Segment Open

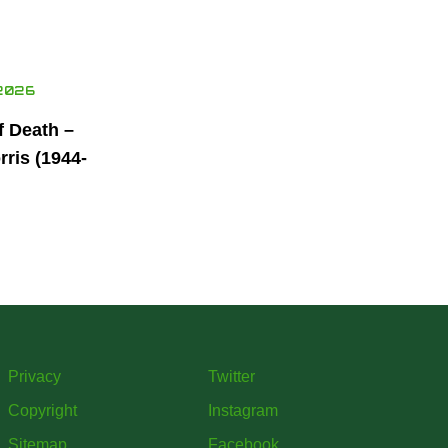
2026
f Death –
ris (1944-
Privacy
Twitter
Copyright
Instagram
Sitemap
Facebook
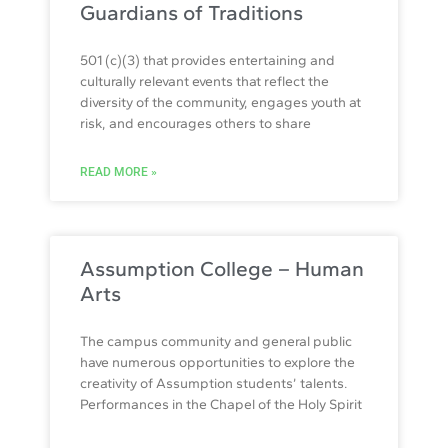
Guardians of Traditions
501 (c)(3) that provides entertaining and
culturally relevant events that reflect the
diversity of the community, engages youth at
risk, and encourages others to share
READ MORE »
Assumption College – Human
Arts
The campus community and general public
have numerous opportunities to explore the
creativity of Assumption students’ talents.
Performances in the Chapel of the Holy Spirit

Segment Closed

Task
Return all of the records above exactly as written. Omit each picture.

Your response
2026
f Death –
ris (1944-
Privacy
Twitter
Copyright
Instagram
Sitemap
Facebook
Guardians of Traditions
501 (c)(3) that provides entertaining and
culturally relevant events that reflect the
diversity of the community, engages youth at
risk, and encourages others to share
READ MORE »
Assumption College – Human
Arts
The campus community and general public
have numerous opportunities to explore the
creativity of Assumption students’ talents.
Performances in the Chapel of the Holy Spirit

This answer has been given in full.